# SOURCE TEXT
++++++++++++++++++++

The combined time complexity's O(1).

Points vs Circular Sectors
Same as Points vs Circular Arcs, except that whether the distance between the point and the center is less than or equal to, or less than, the radius is checked instead of checking against the equal condition.

Points vs Simple Polygons
The point's reference point will be adjusted to be that of the simple polygon. The time complexity here's O(1).
The point will first the checked against the bounded rectangle or circular sector of the simple polygon. Checking a point against a circular sector goes to Points vs Circular Sectors, and that against a rectangle will be checking if both the x and y coordinates of the point lines between the minimum and maximum x and y coordinates of the rectangle. The time complexity here's O(1).
If the point doesn't collide with the bounded rectangle or circular sector of the simple polygon, then that point isn't colliding with that simple polygon itself. The combined time complexity will be O(1).
If that's not the case, then check the point against the inner rectangle or circular sector of the simple polygon, which is essentially the same as checking against the bounding ones.
If the point collides with the inner rectangle or circular sector of the simple polygon, then so does the simple polygon. The combined time complexity will be O(1).
If that's not the case, then check if the point satisfies all the linear inequalities of the simple polygon. The time complexity here's O(E), where E is the number of edges.
The combined time complexity will be O(E) in this case.

Straight Lines vs Straight Lines
Either straight line's reference point will be adjusted to be that of the other. The time complexity here's O(1).
Then just check if the 2 linear equations has solutions and whether the they lie within the valid ranges of both straight lines. The time complexity here's O(1).
The combined time complexity's O(1).

Straight Lines vs Circular Arcs
The straight line's reference point will be adjusted to be that of the circular arc. The time complexity here's O(1).
Then just check if the linear equation and the equation of circle has solutions and whether they satisfy the valid ranges of the straight line, and the 2 linear inequalities of the circular arc. The time complexity here's O(1).

Straight Lines vs Circular Sectors
The straight line's reference point will be adjusted to be that of the circular sector. The time complexity here's O(1).
The midpoint of the straight line will be checked against the circular sector. Checking a point against a circular sector goes to Points vs Circular Sectors. The time complexity here's O(1).
If the midpoint collides with the circular sector, then so does the straight line. The combined time complexity will be O(1).
If that's not the case, then it's certain that the straight line won't completely lie within the circular sector, meaning the former must intersect with the perimeter of the latter in order to collide. So checking whether the straight line collides with the linear equations or equation of circle of the circular sector will suffice.
They go to Straight Lines vs Straight Lines and Straight Lines vs Circular Arcs. The time complexity here's O(1).
The combined time complexity will be O(1) in this case.

Straight Lines vs Simple Polygons
The straight line's reference point will be adjusted to be that of the simple polygon. The time complexity here's O(1).
The straight line will be checked against the bounded rectangle or circular sector of the simple polygon. Checking a straight line against a circular sector goes to Straight Lines vs Circular Sectors.
That against a rectangle will be checking the midpoint of the straight line against that rectangle. Checking a point against a simple polygon goes to Points vs Simple Polygons.

++++++++++++++++++++

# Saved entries

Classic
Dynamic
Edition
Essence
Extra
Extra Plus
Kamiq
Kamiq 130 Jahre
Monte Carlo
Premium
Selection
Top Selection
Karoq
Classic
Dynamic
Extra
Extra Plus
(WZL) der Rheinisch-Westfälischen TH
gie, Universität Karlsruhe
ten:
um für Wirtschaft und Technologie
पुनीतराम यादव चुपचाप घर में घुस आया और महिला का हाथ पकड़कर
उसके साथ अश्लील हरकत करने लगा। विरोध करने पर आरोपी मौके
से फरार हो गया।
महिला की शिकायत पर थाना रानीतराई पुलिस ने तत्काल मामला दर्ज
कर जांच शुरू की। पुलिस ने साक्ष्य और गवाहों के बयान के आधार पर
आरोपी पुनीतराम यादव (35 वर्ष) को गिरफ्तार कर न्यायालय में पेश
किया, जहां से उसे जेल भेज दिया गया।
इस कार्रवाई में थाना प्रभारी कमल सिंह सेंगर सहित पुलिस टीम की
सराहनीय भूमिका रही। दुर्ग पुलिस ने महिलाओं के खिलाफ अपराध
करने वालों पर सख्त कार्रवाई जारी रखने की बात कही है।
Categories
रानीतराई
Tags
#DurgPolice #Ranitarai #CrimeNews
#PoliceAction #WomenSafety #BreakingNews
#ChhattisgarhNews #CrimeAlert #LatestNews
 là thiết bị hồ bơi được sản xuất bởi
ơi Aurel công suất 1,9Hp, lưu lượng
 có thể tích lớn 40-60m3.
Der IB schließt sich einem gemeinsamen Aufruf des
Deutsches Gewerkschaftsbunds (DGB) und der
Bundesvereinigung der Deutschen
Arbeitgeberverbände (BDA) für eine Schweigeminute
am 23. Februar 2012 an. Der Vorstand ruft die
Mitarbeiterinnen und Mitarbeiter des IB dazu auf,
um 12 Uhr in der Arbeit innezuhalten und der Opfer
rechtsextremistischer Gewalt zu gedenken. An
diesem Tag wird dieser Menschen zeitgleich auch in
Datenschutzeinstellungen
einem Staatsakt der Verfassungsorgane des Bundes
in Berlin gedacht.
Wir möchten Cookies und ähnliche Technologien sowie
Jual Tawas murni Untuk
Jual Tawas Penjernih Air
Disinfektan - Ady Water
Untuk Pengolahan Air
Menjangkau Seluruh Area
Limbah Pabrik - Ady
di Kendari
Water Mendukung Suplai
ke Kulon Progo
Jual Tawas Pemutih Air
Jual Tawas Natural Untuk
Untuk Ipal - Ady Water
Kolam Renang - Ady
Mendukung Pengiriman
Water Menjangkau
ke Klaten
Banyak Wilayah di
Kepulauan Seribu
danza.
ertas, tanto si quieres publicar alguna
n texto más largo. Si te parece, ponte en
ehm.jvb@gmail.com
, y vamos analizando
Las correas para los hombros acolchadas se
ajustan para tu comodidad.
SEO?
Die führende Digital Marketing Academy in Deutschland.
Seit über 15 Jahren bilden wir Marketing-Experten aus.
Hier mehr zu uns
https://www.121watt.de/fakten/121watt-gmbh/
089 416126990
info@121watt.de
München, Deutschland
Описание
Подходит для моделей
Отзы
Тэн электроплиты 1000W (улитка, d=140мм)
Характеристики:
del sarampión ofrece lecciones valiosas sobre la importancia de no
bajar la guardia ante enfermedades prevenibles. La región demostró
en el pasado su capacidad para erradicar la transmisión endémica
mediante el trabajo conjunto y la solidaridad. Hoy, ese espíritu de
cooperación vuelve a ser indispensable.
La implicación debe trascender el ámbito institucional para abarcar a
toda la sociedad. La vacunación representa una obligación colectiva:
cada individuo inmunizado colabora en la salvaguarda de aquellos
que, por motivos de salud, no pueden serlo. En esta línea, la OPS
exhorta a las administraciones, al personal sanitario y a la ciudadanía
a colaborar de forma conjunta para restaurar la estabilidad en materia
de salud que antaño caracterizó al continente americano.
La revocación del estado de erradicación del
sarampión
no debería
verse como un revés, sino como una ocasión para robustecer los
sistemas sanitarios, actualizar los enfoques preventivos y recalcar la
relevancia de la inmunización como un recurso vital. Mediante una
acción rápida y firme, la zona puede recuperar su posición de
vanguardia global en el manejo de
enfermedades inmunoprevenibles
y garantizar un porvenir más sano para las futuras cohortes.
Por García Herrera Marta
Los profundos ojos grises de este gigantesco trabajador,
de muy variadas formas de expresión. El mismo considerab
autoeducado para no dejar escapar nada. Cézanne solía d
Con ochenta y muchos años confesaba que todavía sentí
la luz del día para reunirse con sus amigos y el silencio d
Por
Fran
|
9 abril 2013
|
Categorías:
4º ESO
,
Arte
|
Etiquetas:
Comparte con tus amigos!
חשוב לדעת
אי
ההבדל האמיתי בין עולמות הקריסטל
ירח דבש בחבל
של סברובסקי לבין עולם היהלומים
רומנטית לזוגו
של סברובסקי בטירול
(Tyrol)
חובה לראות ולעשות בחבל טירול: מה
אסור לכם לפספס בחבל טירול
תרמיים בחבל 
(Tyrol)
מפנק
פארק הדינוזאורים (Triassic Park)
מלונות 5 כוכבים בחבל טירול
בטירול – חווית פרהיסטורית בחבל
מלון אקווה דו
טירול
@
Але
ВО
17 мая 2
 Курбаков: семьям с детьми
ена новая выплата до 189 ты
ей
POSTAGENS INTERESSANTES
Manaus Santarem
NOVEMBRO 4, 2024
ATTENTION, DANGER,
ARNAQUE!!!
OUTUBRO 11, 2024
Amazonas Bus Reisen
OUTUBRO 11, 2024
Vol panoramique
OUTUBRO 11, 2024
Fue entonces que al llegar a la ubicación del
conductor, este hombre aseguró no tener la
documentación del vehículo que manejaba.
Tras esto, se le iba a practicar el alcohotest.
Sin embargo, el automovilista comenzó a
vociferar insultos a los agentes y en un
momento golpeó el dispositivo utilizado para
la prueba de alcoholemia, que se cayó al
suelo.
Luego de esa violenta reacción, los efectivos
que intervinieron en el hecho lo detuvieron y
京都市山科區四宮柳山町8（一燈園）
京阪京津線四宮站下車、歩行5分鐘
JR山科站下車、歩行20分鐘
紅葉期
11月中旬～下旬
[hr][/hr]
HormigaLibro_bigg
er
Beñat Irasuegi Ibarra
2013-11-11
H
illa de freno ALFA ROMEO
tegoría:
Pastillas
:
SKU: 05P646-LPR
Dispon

++++++++++++++++++++

# TASK LIST
1. Translate this sentence from the collision-checking text into Spanish: "If the midpoint collides with the circular sector, then so does the straight line."
2. Reproduce word for word the part of the collision-checking text starting with "If the point collides" and going on through "that of the circular arc. The time complexity here's O(1).".

# ANSWERS TO THIS EXERCISE
1. Si el punto medio colisiona con el sector circular, entonces también lo hace la línea recta.

2.
If the point collides with the inner rectangle or circular sector of the simple polygon, then so does the simple polygon. The combined time complexity will be O(1).
If that's not the case, then check if the point satisfies all the linear inequalities of the simple polygon. The time complexity here's O(E), where E is the number of edges.
The combined time complexity will be O(E) in this case.

Straight Lines vs Straight Lines
Either straight line's reference point will be adjusted to be that of the other. The time complexity here's O(1).
Then just check if the 2 linear equations has solutions and whether the they lie within the valid ranges of both straight lines. The time complexity here's O(1).
The combined time complexity's O(1).

Straight Lines vs Circular Arcs
The straight line's reference point will be adjusted to be that of the circular arc. The time complexity here's O(1).